South Africa is facing an economic crisis like no other.
With rumours of South Africa’s rating approaching junk status and the Rand depreciating faster (54% against the US$ in the last 5 years) than the rate at which President Zuma goes through finance ministers, our financial future is looking bleak.
So, word that the South African economy is struggling isn’t exactly hot off the press.
The State of the Nation
If you’re serious about making a return on your investments, you’ll need to come to terms with the idea that keeping your funds on our shores isn’t likely to yield the kind of return you seek.
When the people or entities you trust with your future cannot (or will not) protect it in the face of disaster, you need a backup plan. Question is, do you have one?
Currently, South Africa contributes to about 1% of the global GDP – possibly even less. In 2015, it was reported that the Rand was ranked the third worst performing currency for the year, and shows little sign of improving.
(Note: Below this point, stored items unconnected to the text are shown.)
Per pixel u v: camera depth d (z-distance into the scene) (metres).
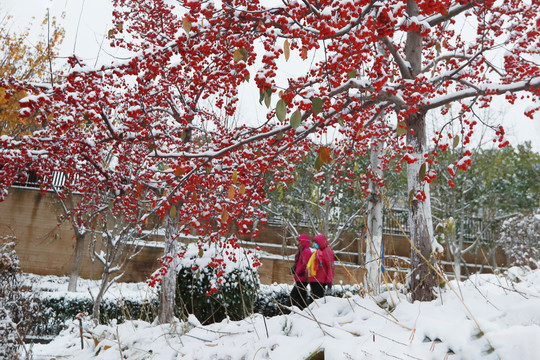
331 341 2.64
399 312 3.02
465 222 17.42
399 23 3.22
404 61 4.24
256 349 3.14
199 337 3.99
When you consider what this means for the outcome of your South African-based investments, you’ll see how they risk being placed at the mercy of our current economy. If international investors don’t want to take the risk of making investments on our shores, it makes sense that we follow suit, even if that means doing so with a portion of our funds.
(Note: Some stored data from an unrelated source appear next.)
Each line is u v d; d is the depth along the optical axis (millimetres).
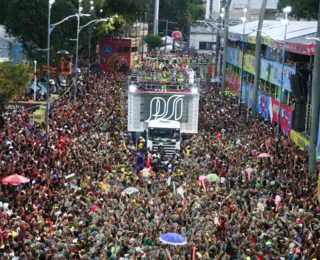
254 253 22641
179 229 25578
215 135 52250
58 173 34594
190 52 155000
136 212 28016
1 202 27484
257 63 67938
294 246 23984
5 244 21750
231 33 95438
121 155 41875
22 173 33062
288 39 60812
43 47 77250
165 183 36469
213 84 101875
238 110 71188
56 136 45281
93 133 49125
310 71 55094
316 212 30156
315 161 42875
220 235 25734
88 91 73312
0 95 48344
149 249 23000
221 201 31203
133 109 52812
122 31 121875
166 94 52781
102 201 29203
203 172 38469
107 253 22078
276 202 30500
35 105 57969
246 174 37688
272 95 68188
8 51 74688
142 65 81562
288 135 58438
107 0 108125
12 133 43719
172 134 50375
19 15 75375
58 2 77000
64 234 24016
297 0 72312
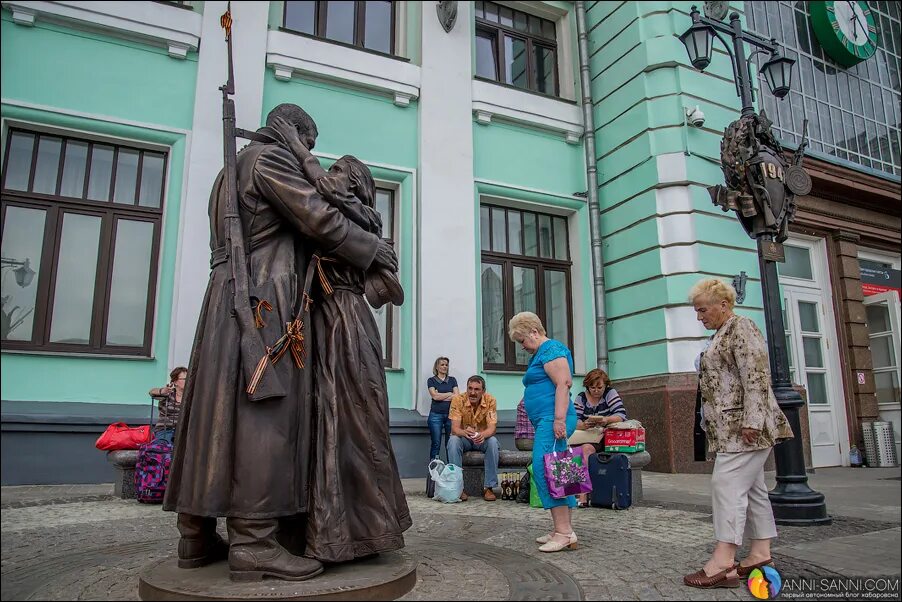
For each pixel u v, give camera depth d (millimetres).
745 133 5785
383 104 10234
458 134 10570
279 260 3125
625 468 5824
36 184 8102
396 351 9719
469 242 10336
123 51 8500
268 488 2744
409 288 9852
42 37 8070
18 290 7859
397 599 2756
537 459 4070
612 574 3385
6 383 7527
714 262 9742
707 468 8898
Keeping your wealth on South African shores could make you vulnerable to the effects of political and financial instability. You risk minimal growth and return. Add the effects of inflation, exorbitant taxes and an all-round volatile socio-political environment to the mix, and your wealth is exposed to a ticking time-bomb, and very little hope for a big return.
The way we see it, the discerning investor has two options:
The Ostrich Response
With all this talk of doom and gloom, it would be tempting to try and stick your head in the sand, hoping and praying that the issues simply go away. This response, tempting as it may be, is just risky and unwise. Come crunch time, having “all your eggs in one basket” could spell disaster.
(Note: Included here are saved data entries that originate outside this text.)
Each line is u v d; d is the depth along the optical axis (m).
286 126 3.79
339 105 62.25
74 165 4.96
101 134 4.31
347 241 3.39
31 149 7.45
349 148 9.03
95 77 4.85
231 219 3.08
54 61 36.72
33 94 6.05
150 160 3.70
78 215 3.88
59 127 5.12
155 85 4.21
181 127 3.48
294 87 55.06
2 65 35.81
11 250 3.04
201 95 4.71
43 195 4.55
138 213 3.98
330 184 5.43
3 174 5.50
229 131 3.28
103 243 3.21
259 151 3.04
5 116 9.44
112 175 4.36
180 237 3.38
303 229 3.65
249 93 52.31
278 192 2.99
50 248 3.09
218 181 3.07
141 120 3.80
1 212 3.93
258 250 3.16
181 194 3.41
Taking an “I don’t like to discuss politics” attitude to your investments might help you sleep a little sounder, but the state of our nation has significant consequences for the future of your wealth.
The Informed Response
With this in mind, making the decision to invest offshore now is significant. Moving your capital offshore to a tax-favourable jurisdiction is your best option under the imminent threat of these risks.
Those who have seen the signs and choose to act quickly have a chance to make their money work for them in ways they wouldn’t be able to in South Africa. Once you make your move and successfully place your money offshore, you will be able to move your funds into a range of investment options suited to your wealth management requirements. Investing in a stronger currency will help safeguard you against threats to your financial security.
Why Now is the Time to Invest Offshore
Now is as good a time as any, they say.
Diversifying your investments and moving some of them offshore gives you opportunities to access investment options that aren’t always readily available to your South African investment portfolio, thus making them making them far more inflexible.
Read more about diversifying your portfolio as a hedge against political risk.
The benefits of investing offshore are significant. Firstly, you limit your risk of being exposed to a volatile currency, political turmoil, ratings downgrades (just to mention a few). Secondly, if structured correctly, there are built-in tax efficiencies and savings on set up, administration costs and fees. Lastly, you earn investment returns in foreign currency.
With Carrick taking care of your offshore investments, you could have the tax efficiency of a pension with the protective elements of a discretionary trust.
How do I start the process of moving my wealth offshore?
First and foremost, you will need to consider the recommendations of an accredited financial advisor, so be sure to work with one that is trustworthy and qualified, and has your best interests in mind.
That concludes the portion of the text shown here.